» WHAT YOU NEED TO DO
A verbatim reproduction of the lines below, from the line containing "M967,961L968,976L958,977V983L941,985L939,970L951,968L950,963Z" through the line containing "M419,593L551,574", both ends included, is the whole required output.

(Dataset entries)
• • • • • • •

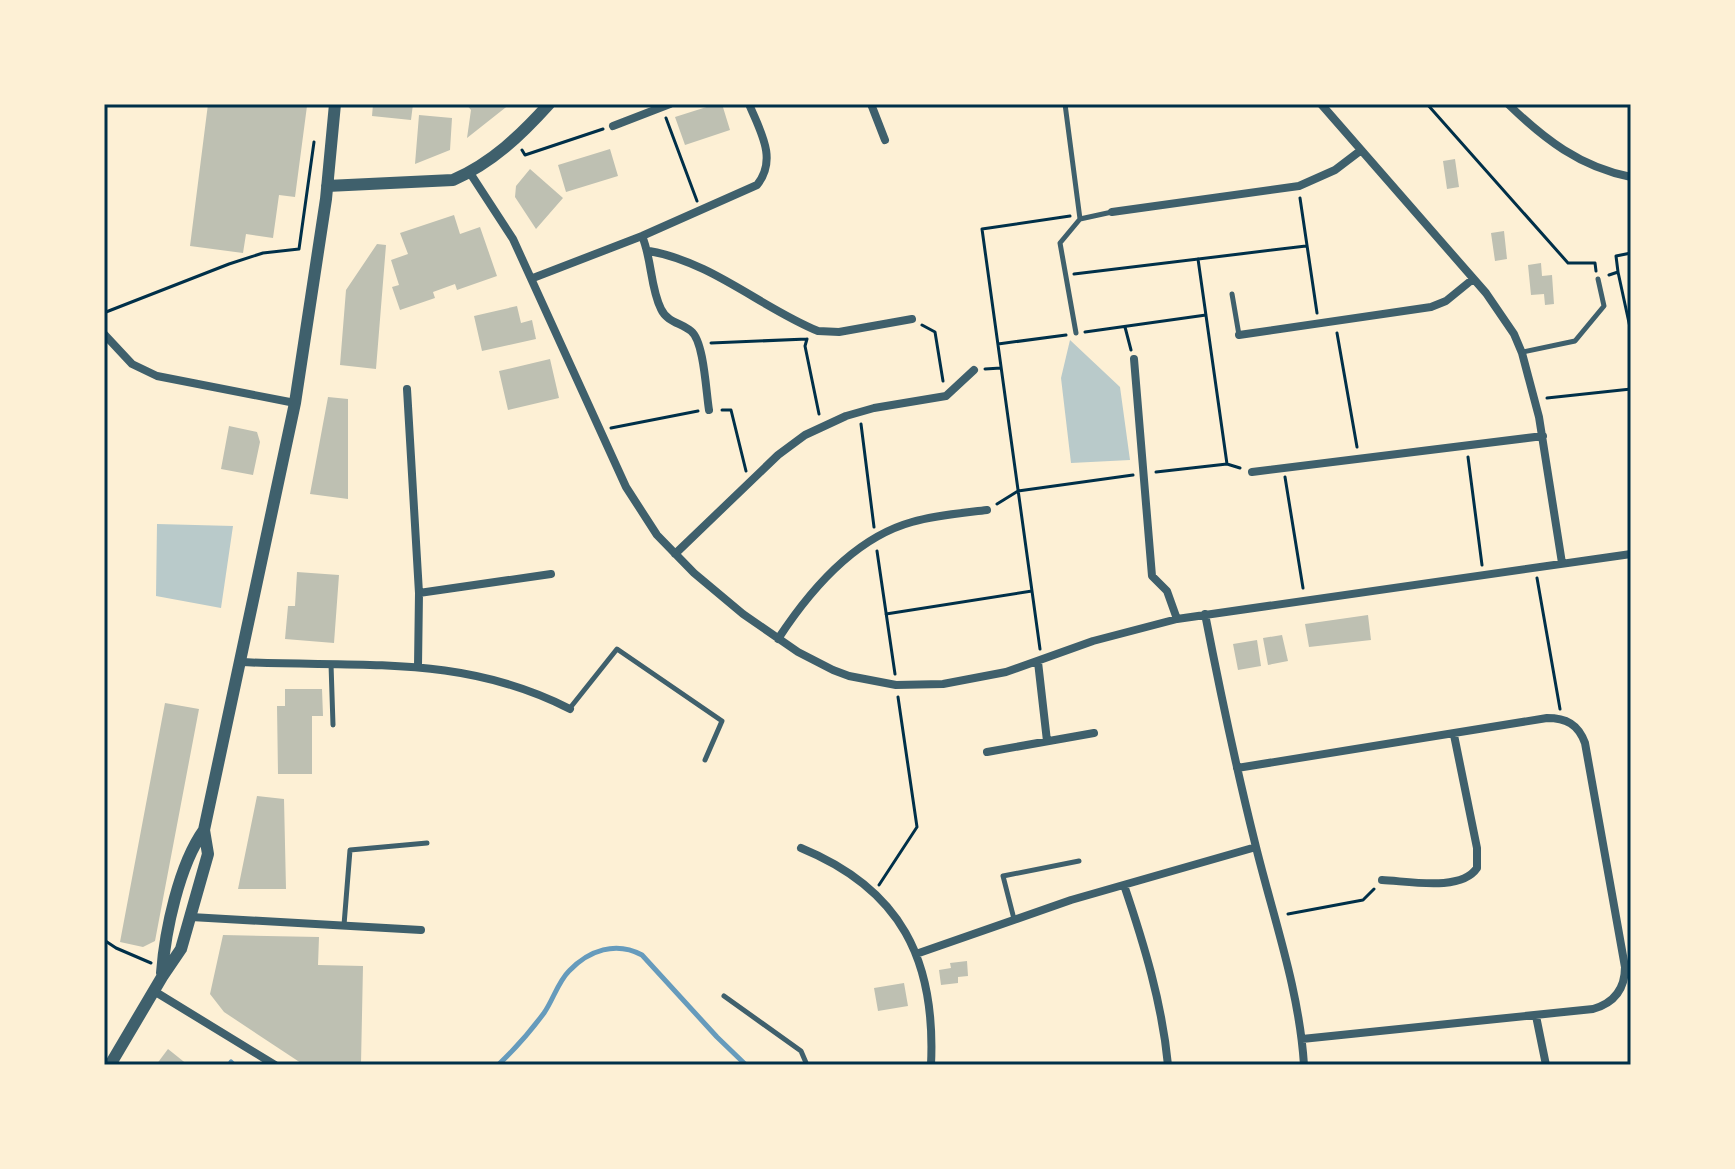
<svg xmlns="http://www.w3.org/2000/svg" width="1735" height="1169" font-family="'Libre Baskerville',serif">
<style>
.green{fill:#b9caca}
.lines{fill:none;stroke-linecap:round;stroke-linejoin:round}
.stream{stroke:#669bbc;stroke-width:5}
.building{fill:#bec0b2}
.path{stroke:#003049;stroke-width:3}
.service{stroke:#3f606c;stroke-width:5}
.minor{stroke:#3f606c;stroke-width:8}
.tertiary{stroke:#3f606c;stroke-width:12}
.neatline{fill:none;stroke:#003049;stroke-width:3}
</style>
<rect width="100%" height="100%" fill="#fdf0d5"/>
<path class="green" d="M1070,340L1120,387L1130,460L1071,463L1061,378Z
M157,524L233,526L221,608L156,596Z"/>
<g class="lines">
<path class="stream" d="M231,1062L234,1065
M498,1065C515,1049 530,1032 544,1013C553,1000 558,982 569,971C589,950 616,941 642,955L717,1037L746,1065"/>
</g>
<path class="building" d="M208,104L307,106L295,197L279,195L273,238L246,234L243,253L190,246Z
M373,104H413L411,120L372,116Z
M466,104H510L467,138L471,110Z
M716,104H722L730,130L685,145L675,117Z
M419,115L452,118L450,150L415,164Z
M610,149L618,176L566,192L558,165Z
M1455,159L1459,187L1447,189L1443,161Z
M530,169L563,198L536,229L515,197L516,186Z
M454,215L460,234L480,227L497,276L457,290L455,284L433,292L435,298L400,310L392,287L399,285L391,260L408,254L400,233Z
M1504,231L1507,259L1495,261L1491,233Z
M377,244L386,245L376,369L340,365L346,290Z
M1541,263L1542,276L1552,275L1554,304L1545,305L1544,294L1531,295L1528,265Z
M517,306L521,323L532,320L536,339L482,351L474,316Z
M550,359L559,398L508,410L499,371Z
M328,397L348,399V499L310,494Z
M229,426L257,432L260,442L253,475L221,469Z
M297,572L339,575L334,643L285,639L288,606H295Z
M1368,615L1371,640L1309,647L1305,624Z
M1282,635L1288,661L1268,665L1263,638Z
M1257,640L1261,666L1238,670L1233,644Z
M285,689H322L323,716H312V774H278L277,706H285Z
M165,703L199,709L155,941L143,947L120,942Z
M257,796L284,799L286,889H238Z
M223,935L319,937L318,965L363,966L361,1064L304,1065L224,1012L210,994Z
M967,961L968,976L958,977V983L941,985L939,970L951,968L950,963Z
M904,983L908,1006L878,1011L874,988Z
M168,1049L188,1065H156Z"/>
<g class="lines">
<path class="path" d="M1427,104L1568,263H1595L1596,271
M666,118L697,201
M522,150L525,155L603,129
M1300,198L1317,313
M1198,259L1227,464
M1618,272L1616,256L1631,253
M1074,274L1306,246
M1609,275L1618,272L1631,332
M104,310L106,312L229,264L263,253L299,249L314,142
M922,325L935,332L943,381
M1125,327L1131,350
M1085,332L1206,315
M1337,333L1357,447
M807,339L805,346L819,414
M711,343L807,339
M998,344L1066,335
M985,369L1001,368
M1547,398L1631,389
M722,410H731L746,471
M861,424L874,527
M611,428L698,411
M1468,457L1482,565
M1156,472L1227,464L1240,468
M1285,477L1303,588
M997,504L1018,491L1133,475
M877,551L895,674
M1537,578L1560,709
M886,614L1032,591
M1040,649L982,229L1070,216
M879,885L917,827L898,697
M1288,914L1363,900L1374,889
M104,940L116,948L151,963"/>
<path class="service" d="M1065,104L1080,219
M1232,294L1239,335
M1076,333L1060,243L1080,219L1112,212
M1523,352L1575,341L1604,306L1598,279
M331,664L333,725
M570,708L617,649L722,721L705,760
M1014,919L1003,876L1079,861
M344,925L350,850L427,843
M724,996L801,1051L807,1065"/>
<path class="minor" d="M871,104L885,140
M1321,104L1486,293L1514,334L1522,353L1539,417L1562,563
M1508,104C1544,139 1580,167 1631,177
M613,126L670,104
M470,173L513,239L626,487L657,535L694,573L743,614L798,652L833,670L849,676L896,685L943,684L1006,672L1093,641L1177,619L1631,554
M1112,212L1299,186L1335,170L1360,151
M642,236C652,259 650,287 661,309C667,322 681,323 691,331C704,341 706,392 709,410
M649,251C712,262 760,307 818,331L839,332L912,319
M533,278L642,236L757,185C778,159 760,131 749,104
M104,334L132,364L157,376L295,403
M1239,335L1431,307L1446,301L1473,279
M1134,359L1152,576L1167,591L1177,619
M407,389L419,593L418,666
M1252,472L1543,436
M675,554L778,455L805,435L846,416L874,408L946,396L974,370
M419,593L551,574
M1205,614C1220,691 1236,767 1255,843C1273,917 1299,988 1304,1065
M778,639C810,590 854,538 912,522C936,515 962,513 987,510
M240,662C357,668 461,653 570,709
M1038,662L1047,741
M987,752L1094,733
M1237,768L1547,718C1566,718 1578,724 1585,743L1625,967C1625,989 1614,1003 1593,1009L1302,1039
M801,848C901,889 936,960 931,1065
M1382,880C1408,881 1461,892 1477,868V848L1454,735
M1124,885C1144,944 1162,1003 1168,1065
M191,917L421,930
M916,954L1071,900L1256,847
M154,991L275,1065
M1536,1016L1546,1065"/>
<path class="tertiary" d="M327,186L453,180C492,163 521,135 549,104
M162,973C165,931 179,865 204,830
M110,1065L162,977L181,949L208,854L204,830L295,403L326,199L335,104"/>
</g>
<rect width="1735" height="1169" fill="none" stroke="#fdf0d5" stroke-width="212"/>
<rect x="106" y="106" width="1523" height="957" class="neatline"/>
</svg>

• • • • • • •

» EXERCISE OUTPUT
M967,961L968,976L958,977V983L941,985L939,970L951,968L950,963Z
M904,983L908,1006L878,1011L874,988Z
M168,1049L188,1065H156Z"/>
<g class="lines">
<path class="path" d="M1427,104L1568,263H1595L1596,271
M666,118L697,201
M522,150L525,155L603,129
M1300,198L1317,313
M1198,259L1227,464
M1618,272L1616,256L1631,253
M1074,274L1306,246
M1609,275L1618,272L1631,332
M104,310L106,312L229,264L263,253L299,249L314,142
M922,325L935,332L943,381
M1125,327L1131,350
M1085,332L1206,315
M1337,333L1357,447
M807,339L805,346L819,414
M711,343L807,339
M998,344L1066,335
M985,369L1001,368
M1547,398L1631,389
M722,410H731L746,471
M861,424L874,527
M611,428L698,411
M1468,457L1482,565
M1156,472L1227,464L1240,468
M1285,477L1303,588
M997,504L1018,491L1133,475
M877,551L895,674
M1537,578L1560,709
M886,614L1032,591
M1040,649L982,229L1070,216
M879,885L917,827L898,697
M1288,914L1363,900L1374,889
M104,940L116,948L151,963"/>
<path class="service" d="M1065,104L1080,219
M1232,294L1239,335
M1076,333L1060,243L1080,219L1112,212
M1523,352L1575,341L1604,306L1598,279
M331,664L333,725
M570,708L617,649L722,721L705,760
M1014,919L1003,876L1079,861
M344,925L350,850L427,843
M724,996L801,1051L807,1065"/>
<path class="minor" d="M871,104L885,140
M1321,104L1486,293L1514,334L1522,353L1539,417L1562,563
M1508,104C1544,139 1580,167 1631,177
M613,126L670,104
M470,173L513,239L626,487L657,535L694,573L743,614L798,652L833,670L849,676L896,685L943,684L1006,672L1093,641L1177,619L1631,554
M1112,212L1299,186L1335,170L1360,151
M642,236C652,259 650,287 661,309C667,322 681,323 691,331C704,341 706,392 709,410
M649,251C712,262 760,307 818,331L839,332L912,319
M533,278L642,236L757,185C778,159 760,131 749,104
M104,334L132,364L157,376L295,403
M1239,335L1431,307L1446,301L1473,279
M1134,359L1152,576L1167,591L1177,619
M407,389L419,593L418,666
M1252,472L1543,436
M675,554L778,455L805,435L846,416L874,408L946,396L974,370
M419,593L551,574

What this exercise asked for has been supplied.